What is needed: Scan the data below for the string "frac". Copy every line where it appears.

[Stored data]
--------------------------------------------------
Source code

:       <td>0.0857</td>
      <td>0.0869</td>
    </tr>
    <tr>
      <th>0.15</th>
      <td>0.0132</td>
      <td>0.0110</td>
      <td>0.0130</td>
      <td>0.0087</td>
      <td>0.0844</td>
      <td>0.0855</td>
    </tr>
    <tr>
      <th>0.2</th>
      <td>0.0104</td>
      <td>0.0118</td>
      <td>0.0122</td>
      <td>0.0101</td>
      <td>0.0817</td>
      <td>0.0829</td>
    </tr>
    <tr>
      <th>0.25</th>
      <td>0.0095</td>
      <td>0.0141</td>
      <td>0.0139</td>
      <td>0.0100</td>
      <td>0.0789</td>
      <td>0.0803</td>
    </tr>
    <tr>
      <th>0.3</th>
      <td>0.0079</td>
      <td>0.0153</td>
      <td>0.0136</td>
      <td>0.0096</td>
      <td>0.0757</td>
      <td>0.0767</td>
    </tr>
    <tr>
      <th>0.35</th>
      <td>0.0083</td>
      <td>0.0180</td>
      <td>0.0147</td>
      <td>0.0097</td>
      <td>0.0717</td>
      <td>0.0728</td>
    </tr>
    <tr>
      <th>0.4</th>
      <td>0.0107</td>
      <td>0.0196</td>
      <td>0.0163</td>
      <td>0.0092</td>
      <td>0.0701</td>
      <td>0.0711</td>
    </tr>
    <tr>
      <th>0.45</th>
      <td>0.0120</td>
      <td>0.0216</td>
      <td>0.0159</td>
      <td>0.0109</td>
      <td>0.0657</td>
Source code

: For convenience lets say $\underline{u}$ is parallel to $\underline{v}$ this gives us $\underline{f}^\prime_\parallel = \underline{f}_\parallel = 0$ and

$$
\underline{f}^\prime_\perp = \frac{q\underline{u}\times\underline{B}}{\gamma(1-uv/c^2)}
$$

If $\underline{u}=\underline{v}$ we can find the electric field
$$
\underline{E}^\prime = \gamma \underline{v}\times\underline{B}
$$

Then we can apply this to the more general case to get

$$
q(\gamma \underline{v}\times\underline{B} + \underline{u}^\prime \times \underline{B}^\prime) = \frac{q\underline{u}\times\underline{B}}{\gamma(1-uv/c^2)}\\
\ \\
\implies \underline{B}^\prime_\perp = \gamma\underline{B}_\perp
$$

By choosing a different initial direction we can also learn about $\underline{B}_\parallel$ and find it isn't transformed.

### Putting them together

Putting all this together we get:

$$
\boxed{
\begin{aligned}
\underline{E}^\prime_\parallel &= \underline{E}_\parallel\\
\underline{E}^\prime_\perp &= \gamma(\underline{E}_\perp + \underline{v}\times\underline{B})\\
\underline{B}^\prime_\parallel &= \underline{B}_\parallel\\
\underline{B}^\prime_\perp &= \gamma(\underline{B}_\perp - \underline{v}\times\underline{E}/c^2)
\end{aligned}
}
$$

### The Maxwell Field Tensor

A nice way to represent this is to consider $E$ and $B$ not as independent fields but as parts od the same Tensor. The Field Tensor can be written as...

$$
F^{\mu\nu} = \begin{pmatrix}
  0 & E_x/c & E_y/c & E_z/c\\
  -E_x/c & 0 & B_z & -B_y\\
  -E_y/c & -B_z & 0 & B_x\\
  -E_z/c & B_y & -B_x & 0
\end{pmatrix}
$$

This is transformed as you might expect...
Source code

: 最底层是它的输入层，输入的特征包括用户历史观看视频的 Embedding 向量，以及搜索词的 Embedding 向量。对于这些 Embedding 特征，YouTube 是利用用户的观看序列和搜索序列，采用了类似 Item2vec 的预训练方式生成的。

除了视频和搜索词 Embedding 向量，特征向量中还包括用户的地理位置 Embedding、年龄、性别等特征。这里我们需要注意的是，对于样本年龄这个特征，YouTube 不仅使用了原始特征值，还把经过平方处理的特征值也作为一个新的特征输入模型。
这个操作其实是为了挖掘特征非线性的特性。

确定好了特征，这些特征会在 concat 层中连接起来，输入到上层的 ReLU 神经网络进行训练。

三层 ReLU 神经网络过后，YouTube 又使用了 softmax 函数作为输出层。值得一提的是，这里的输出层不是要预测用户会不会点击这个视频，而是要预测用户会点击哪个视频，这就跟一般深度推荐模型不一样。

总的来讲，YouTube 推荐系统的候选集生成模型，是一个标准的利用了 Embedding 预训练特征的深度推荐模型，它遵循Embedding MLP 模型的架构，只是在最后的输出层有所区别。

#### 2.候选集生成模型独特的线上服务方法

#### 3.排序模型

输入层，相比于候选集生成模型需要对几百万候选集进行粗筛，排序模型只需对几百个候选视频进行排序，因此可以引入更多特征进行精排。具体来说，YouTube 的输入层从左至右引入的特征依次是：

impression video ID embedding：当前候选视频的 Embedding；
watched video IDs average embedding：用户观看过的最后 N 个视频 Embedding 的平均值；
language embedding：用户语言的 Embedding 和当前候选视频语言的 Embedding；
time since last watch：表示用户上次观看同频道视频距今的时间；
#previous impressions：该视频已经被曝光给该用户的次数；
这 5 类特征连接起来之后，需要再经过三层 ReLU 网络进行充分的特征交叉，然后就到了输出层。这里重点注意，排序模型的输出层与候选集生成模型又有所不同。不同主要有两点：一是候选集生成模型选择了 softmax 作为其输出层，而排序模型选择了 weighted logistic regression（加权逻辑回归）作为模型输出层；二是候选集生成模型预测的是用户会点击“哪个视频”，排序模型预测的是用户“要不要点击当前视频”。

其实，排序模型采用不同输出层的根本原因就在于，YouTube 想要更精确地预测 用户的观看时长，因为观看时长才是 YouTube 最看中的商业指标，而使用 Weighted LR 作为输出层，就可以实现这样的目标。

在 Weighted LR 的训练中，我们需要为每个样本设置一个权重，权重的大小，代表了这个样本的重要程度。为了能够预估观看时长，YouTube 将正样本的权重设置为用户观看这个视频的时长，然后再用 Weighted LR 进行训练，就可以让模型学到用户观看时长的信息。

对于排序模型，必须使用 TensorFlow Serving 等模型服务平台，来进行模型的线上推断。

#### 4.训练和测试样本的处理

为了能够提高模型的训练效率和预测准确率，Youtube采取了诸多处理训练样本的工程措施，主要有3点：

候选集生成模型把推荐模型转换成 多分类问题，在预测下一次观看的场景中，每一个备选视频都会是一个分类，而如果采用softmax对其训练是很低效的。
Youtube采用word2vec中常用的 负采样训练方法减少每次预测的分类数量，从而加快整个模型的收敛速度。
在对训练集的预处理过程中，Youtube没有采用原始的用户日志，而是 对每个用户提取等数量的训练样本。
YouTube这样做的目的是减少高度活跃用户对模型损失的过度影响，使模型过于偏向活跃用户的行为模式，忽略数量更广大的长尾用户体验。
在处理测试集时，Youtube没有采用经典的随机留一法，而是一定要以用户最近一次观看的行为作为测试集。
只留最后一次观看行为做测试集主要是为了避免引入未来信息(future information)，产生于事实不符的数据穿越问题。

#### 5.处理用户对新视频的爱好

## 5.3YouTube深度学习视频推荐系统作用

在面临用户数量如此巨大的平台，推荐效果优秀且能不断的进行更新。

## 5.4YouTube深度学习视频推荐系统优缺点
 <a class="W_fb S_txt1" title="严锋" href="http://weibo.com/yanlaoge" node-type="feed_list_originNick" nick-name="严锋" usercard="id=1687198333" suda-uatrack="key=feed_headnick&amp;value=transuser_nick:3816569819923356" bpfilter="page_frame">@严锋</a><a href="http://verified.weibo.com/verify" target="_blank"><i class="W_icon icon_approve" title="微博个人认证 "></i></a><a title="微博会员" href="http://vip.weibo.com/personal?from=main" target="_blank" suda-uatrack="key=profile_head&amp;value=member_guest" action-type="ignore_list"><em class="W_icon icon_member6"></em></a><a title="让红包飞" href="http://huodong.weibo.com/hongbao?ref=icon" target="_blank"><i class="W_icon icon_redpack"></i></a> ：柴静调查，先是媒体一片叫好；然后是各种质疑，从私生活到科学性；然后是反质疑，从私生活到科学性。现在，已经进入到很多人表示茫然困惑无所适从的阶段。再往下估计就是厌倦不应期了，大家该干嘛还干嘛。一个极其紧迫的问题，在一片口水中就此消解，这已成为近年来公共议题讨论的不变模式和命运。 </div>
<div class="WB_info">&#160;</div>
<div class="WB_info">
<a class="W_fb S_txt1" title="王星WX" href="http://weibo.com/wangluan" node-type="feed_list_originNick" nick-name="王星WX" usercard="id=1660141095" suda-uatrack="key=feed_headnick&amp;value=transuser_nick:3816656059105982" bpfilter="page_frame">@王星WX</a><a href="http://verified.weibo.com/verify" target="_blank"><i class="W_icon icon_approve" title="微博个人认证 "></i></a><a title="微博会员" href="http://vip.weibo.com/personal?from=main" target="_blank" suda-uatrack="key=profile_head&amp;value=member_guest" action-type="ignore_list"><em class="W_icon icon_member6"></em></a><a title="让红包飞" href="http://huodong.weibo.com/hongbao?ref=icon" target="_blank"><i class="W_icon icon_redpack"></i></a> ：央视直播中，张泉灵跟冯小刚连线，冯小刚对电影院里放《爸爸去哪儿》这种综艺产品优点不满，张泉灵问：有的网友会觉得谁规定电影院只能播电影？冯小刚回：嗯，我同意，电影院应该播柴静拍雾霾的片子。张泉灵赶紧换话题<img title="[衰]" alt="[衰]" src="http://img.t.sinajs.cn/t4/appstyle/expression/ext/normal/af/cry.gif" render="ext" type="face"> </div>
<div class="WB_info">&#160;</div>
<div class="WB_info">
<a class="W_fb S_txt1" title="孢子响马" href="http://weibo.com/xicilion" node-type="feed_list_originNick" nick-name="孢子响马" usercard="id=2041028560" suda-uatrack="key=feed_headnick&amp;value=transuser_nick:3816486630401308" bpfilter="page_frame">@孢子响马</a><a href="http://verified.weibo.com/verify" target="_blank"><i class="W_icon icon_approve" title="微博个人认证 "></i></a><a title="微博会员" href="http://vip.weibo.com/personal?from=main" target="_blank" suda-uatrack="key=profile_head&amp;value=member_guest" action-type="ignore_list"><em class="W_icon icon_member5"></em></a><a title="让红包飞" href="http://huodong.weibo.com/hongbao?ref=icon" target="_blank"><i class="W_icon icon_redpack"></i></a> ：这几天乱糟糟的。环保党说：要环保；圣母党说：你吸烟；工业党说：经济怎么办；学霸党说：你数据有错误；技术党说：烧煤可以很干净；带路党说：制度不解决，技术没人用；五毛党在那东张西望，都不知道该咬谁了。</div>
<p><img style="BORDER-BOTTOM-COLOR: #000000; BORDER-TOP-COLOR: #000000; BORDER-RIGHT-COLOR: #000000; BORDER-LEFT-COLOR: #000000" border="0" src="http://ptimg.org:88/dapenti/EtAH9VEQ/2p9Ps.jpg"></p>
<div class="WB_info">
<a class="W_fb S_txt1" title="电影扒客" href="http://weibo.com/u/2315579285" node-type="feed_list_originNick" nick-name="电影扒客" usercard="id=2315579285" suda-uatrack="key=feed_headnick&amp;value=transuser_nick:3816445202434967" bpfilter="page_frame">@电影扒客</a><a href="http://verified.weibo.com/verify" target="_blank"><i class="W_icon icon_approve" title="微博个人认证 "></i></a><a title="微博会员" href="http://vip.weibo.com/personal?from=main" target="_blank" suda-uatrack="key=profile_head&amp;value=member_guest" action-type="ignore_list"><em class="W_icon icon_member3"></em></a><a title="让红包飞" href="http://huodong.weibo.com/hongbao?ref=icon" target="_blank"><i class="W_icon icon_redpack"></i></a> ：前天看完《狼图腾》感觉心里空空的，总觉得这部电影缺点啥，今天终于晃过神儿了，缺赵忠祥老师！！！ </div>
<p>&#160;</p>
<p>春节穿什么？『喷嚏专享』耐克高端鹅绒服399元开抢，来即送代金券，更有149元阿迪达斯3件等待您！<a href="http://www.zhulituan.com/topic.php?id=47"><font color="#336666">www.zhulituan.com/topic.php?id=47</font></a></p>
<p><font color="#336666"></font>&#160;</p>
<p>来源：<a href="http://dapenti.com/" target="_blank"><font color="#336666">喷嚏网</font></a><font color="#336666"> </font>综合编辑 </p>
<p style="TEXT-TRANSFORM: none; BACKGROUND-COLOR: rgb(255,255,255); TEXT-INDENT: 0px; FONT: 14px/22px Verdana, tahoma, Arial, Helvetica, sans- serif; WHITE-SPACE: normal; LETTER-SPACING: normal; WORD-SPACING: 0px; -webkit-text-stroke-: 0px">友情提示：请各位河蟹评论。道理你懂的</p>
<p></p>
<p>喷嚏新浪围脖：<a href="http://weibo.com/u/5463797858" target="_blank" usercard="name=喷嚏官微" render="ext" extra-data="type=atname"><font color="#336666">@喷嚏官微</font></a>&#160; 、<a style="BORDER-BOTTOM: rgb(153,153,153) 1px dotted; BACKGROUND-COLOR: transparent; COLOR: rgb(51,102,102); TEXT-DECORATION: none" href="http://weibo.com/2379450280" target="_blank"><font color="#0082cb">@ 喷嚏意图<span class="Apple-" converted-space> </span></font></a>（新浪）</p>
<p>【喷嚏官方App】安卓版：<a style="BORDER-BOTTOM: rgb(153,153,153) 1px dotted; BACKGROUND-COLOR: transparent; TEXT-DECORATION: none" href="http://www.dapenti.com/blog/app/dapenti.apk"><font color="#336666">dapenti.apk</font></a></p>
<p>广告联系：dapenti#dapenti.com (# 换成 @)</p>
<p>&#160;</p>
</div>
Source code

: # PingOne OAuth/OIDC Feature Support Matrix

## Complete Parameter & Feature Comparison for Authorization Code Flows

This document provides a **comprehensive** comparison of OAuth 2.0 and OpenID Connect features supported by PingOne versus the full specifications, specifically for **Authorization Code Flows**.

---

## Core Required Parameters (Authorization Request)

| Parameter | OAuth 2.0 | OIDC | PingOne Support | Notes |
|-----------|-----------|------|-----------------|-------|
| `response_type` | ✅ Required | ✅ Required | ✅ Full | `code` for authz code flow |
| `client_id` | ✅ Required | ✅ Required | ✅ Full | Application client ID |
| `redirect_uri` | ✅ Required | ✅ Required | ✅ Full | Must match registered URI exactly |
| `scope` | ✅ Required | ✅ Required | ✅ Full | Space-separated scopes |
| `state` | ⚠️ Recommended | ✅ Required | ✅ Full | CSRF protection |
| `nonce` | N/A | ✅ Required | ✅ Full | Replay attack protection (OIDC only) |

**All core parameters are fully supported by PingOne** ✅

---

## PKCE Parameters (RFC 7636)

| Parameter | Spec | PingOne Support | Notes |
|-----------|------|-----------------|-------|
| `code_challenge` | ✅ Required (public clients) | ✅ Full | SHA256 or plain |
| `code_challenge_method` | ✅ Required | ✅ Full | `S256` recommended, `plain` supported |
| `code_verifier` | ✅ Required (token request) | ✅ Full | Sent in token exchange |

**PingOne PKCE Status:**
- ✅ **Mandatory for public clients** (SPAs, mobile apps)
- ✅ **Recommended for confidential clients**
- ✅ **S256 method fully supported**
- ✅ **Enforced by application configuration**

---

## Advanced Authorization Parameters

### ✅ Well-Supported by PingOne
--------------------------------------------------
Written response:
\underline{f}^\prime_\perp = \frac{q\underline{u}\times\underline{B}}{\gamma(1-uv/c^2)}
q(\gamma \underline{v}\times\underline{B} + \underline{u}^\prime \times \underline{B}^\prime) = \frac{q\underline{u}\times\underline{B}}{\gamma(1-uv/c^2)}\\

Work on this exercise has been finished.